Arrange the stretch of the rows below, from the line that contains "Round sheet line for the pulse" through the line that contains "Recorded pulse rate: 56,bpm", as a Markdown table with the columns Number and Line, leaving out blank lines and the pictures.

→ DATA RECORDS
+ + + + + + +

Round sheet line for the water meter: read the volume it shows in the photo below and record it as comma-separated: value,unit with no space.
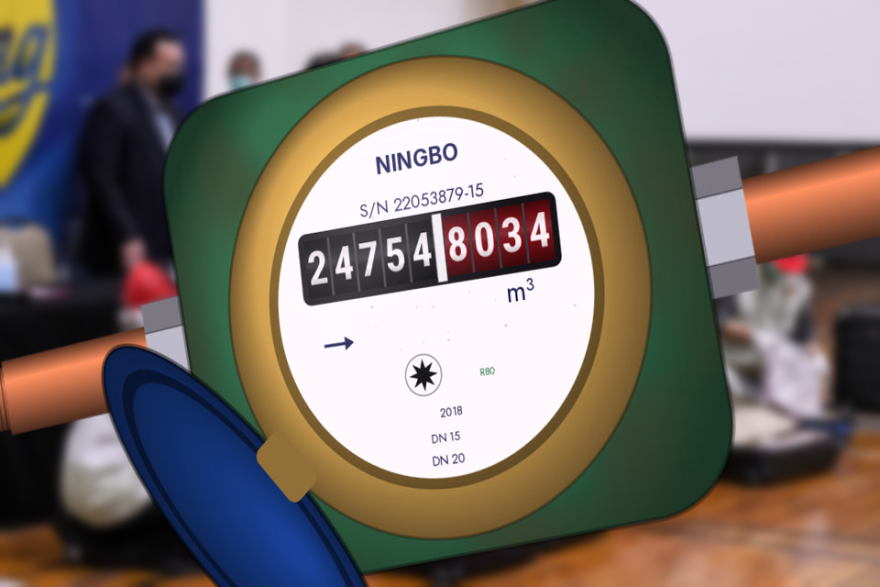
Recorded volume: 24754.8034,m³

+ + + + + + +

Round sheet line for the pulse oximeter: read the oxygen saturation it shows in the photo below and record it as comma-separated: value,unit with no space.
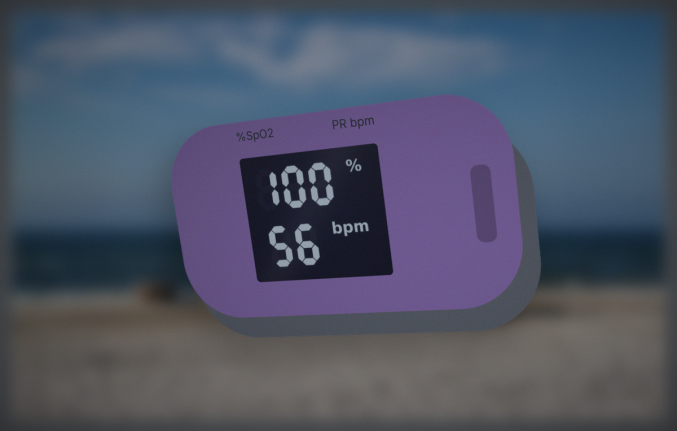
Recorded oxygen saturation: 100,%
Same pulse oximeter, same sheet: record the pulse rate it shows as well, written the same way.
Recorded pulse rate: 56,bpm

+ + + + + + +

→ REPLY TO THE TASK
| Number | Line |
|---|---|
| 1 | Round sheet line for the pulse oximeter: read the oxygen saturation it shows in the photo below and record it as comma-separated: value,unit with no space. |
| 2 | Recorded oxygen saturation: 100,% |
| 3 | Same pulse oximeter, same sheet: record the pulse rate it shows as well, written the same way. |
| 4 | Recorded pulse rate: 56,bpm |